*EXERCISE INSTRUCTIONS*
Could you repeat every line below exactly, skipping the images?

*MATERIAL SUPPLIED*
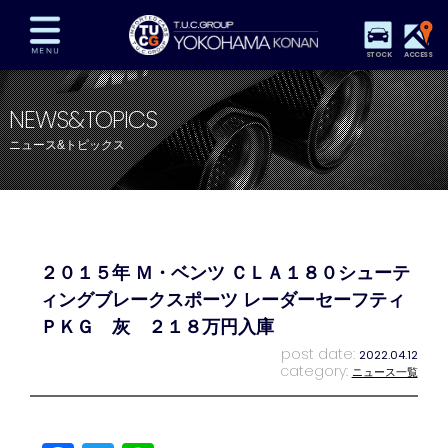
STOCK
ACCESS
在庫車両情報
保証&サービス
パーツリスト
NEWS&TOPICS
TUCとは？
店舗情報
アクセスマップ
ニュース&トピックス
全国納車
特別作業
注文販売
自動車保険
買取査定
スタッフ紹介
リクルート
お問い合わせ
会社概要
２０１５年 Ｍ・ベンツ ＣＬＡ１８０シューテ
プライバシーポリシー
スタッフblog
納車blog
ィングブレークスポーツ レーダーセーフティ
ＰＫＧ 灰 ２１８万円入庫
post date:
2022.04.12
category:
ニュース一覧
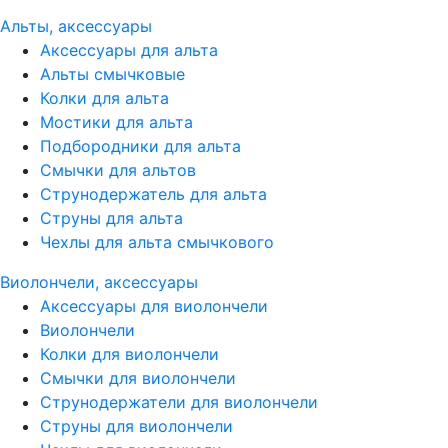
Альты, аксессуары
Аксессуары для альта
Альты смычковые
Колки для альта
Мостики для альта
Подбородники для альта
Смычки для альтов
Струнодержатель для альта
Струны для альта
Чехлы для альта смычкового
Виолончели, аксессуары
Аксессуары для виолончели
Виолончели
Колки для виолончели
Смычки для виолончели
Струнодержатели для виолончели
Струны для виолончели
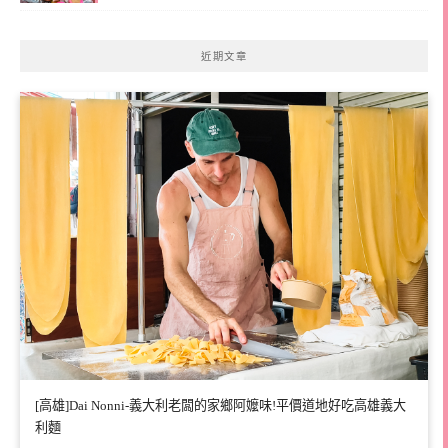
近期文章
[高雄]Dai Nonni-義大利老闆的家鄉阿嬤味!平價道地好吃高雄義大
利麵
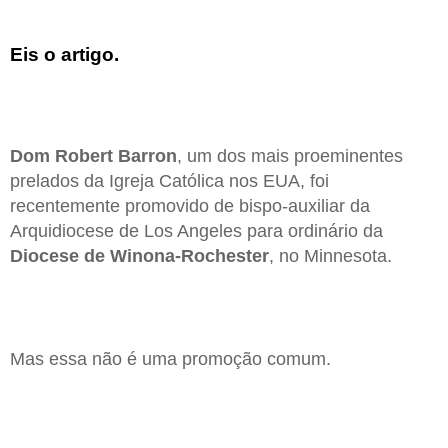
Eis o artigo.
Dom Robert Barron
, um dos mais proeminentes
prelados da Igreja Católica nos EUA, foi
recentemente promovido de bispo-auxiliar da
Arquidiocese de Los Angeles para ordinário da
Diocese de Winona-Rochester
, no Minnesota.
Mas essa não é uma promoção comum.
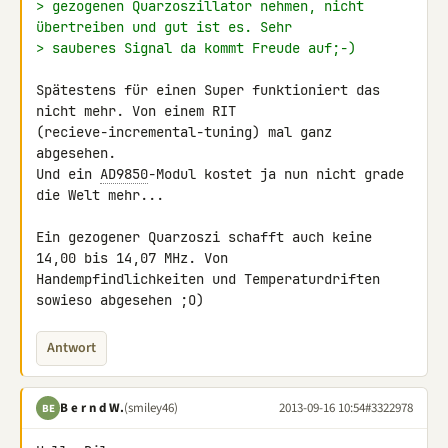
> gezogenen Quarzoszillator nehmen, nicht 
übertreiben und gut ist es. Sehr
> sauberes Signal da kommt Freude auf;-)
Spätestens für einen Super funktioniert das 
nicht mehr. Von einem RIT 

(recieve-incremental-tuning) mal ganz 
abgesehen.

Und ein 
AD9850
-Modul kostet ja nun nicht grade 
die Welt mehr...

Ein gezogener Quarzoszi schafft auch keine 
14,00 bis 14,07 MHz. Von 

Handempfindlichkeiten und Temperaturdriften 
sowieso abgesehen ;O)
Antwort
B e r n d W.
(smiley46)
2013-09-16 10:54
#3322978
BE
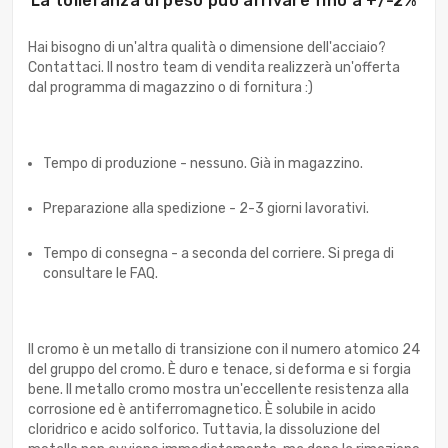
La tolleranza di peso può arrivare fino a +/-2%
Hai bisogno di un'altra qualità o dimensione dell'acciaio?
Contattaci. Il nostro team di vendita realizzerà un'offerta
dal programma di magazzino o di fornitura :)
Tempo di produzione - nessuno. Già in magazzino.
Preparazione alla spedizione - 2-3 giorni lavorativi.
Tempo di consegna - a seconda del corriere. Si prega di
consultare le FAQ.
Il cromo è un metallo di transizione con il numero atomico 24
del gruppo del cromo. È duro e tenace, si deforma e si forgia
bene. Il metallo cromo mostra un'eccellente resistenza alla
corrosione ed è antiferromagnetico. È solubile in acido
cloridrico e acido solforico. Tuttavia, la dissoluzione del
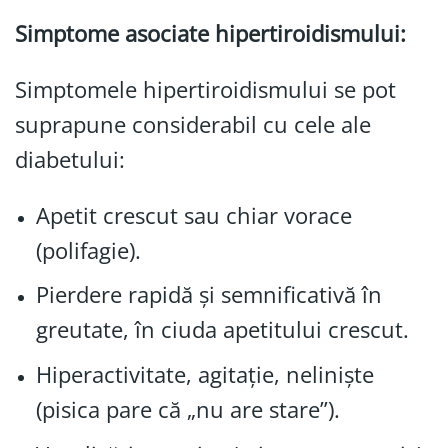
Simptome asociate hipertiroidismului:
Simptomele hipertiroidismului se pot
suprapune considerabil cu cele ale
diabetului:
Apetit crescut sau chiar vorace
(polifagie).
Pierdere rapidă și semnificativă în
greutate, în ciuda apetitului crescut.
Hiperactivitate, agitație, neliniște
(pisica pare că „nu are stare”).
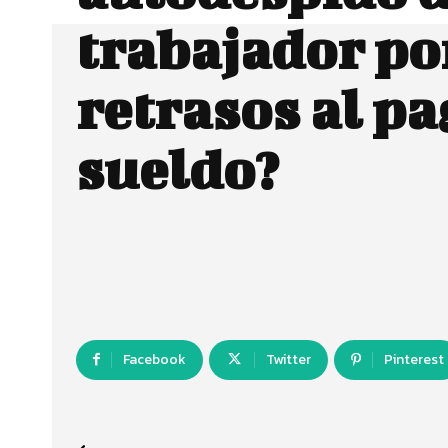
trabajador po
retrasos al pa
sueldo?
Facebook
Twitter
Pinterest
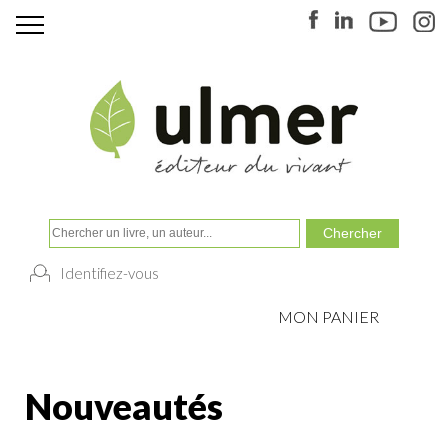
Identifiez-vous
MON PANIER
Nouveautés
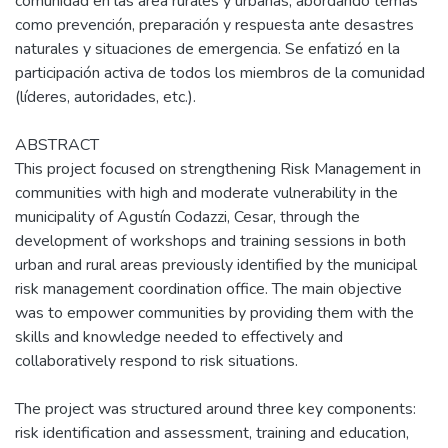
comunidad en las área rurales y urbanas, abordando temas
como prevención, preparación y respuesta ante desastres
naturales y situaciones de emergencia. Se enfatizó en la
participación activa de todos los miembros de la comunidad
(líderes, autoridades, etc.).
ABSTRACT
This project focused on strengthening Risk Management in
communities with high and moderate vulnerability in the
municipality of Agustín Codazzi, Cesar, through the
development of workshops and training sessions in both
urban and rural areas previously identified by the municipal
risk management coordination office. The main objective
was to empower communities by providing them with the
skills and knowledge needed to effectively and
collaboratively respond to risk situations.
The project was structured around three key components:
risk identification and assessment, training and education,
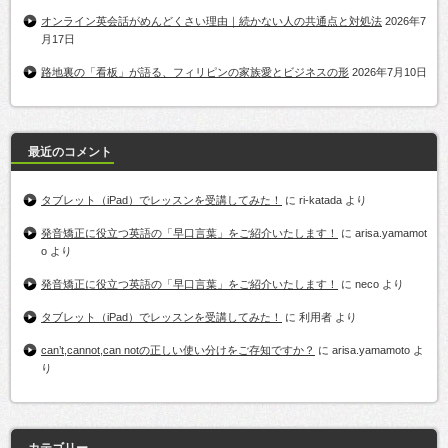
オンライン英会話がめんどくさい理由｜続かない人の共通点と対処法
2026年7
月17日
路地裏の「看板」が語る、フィリピンの家族愛とビジネスの形
2026年7月10日
最近のコメント
タブレット（iPad）でレッスンを受講してみた！
に
ri-katada
より
発音矯正に役立つ英語の「早口言葉」をご紹介いたします！
に
arisa.yamamot
o
より
発音矯正に役立つ英語の「早口言葉」をご紹介いたします！
に
neco
より
タブレット（iPad）でレッスンを受講してみた！
に
利用者
より
can’t,cannot,can notの正しい使い分けをご存知ですか？
に
arisa.yamamoto
よ
り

*ANSWER FOR THE TASK*
STOCK
ACCESS
在庫車両情報
保証&サービス
パーツリスト
NEWS&TOPICS
TUCとは？
店舗情報
アクセスマップ
ニュース&トピックス
全国納車
特別作業
注文販売
自動車保険
買取査定
スタッフ紹介
リクルート
お問い合わせ
会社概要
２０１５年 Ｍ・ベンツ ＣＬＡ１８０シューテ
プライバシーポリシー
スタッフblog
納車blog
ィングブレークスポーツ レーダーセーフティ
ＰＫＧ 灰 ２１８万円入庫
post date:
2022.04.12
category:
ニュース一覧
Альты, аксессуары
Аксессуары для альта
Альты смычковые
Колки для альта
Мостики для альта
Подбородники для альта
Смычки для альтов
Струнодержатель для альта
Струны для альта
Чехлы для альта смычкового
Виолончели, аксессуары
Аксессуары для виолончели
Виолончели
Колки для виолончели
Смычки для виолончели
Струнодержатели для виолончели
Струны для виолончели
近期文章
[高雄]Dai Nonni-義大利老闆的家鄉阿嬤味!平價道地好吃高雄義大
利麵
Eis o artigo.
Dom Robert Barron
, um dos mais proeminentes
prelados da Igreja Católica nos EUA, foi
recentemente promovido de bispo-auxiliar da
Arquidiocese de Los Angeles para ordinário da
Diocese de Winona-Rochester
, no Minnesota.
Mas essa não é uma promoção comum.
> gezogenen Quarzoszillator nehmen, nicht 
übertreiben und gut ist es. Sehr
> sauberes Signal da kommt Freude auf;-)
Spätestens für einen Super funktioniert das 
nicht mehr. Von einem RIT 

(recieve-incremental-tuning) mal ganz 
abgesehen.

Und ein 
AD9850
-Modul kostet ja nun nicht grade 
die Welt mehr...

Ein gezogener Quarzoszi schafft auch keine 
14,00 bis 14,07 MHz. Von 

Handempfindlichkeiten und Temperaturdriften 
sowieso abgesehen ;O)
Antwort
B e r n d W.
(smiley46)
2013-09-16 10:54
#3322978
BE
La tolleranza di peso può arrivare fino a +/-2%
Hai bisogno di un'altra qualità o dimensione dell'acciaio?
Contattaci. Il nostro team di vendita realizzerà un'offerta
dal programma di magazzino o di fornitura :)
Tempo di produzione - nessuno. Già in magazzino.
Preparazione alla spedizione - 2-3 giorni lavorativi.
Tempo di consegna - a seconda del corriere. Si prega di
consultare le FAQ.
Il cromo è un metallo di transizione con il numero atomico 24
del gruppo del cromo. È duro e tenace, si deforma e si forgia
bene. Il metallo cromo mostra un'eccellente resistenza alla
corrosione ed è antiferromagnetico. È solubile in acido
cloridrico e acido solforico. Tuttavia, la dissoluzione del
Simptome asociate hipertiroidismului:
Simptomele hipertiroidismului se pot
suprapune considerabil cu cele ale
diabetului:
Apetit crescut sau chiar vorace
(polifagie).
Pierdere rapidă și semnificativă în
greutate, în ciuda apetitului crescut.
Hiperactivitate, agitație, neliniște
(pisica pare că „nu are stare”).
trabajador po
retrasos al pa
sueldo?
Facebook
Twitter
Pinterest
Identifiez-vous
MON PANIER
Nouveautés
comunidad en las área rurales y urbanas, abordando temas
como prevención, preparación y respuesta ante desastres
naturales y situaciones de emergencia. Se enfatizó en la
participación activa de todos los miembros de la comunidad
(líderes, autoridades, etc.).
ABSTRACT
This project focused on strengthening Risk Management in
communities with high and moderate vulnerability in the
municipality of Agustín Codazzi, Cesar, through the
development of workshops and training sessions in both
urban and rural areas previously identified by the municipal
risk management coordination office. The main objective
was to empower communities by providing them with the
skills and knowledge needed to effectively and
collaboratively respond to risk situations.
The project was structured around three key components:
risk identification and assessment, training and education,
オンライン英会話がめんどくさい理由｜続かない人の共通点と対処法
2026年7
月17日
路地裏の「看板」が語る、フィリピンの家族愛とビジネスの形
2026年7月10日
最近のコメント
タブレット（iPad）でレッスンを受講してみた！
に
ri-katada
より
発音矯正に役立つ英語の「早口言葉」をご紹介いたします！
に
arisa.yamamot
o
より
発音矯正に役立つ英語の「早口言葉」をご紹介いたします！
に
neco
より
タブレット（iPad）でレッスンを受講してみた！
に
利用者
より
can’t,cannot,can notの正しい使い分けをご存知ですか？
に
arisa.yamamoto
よ
り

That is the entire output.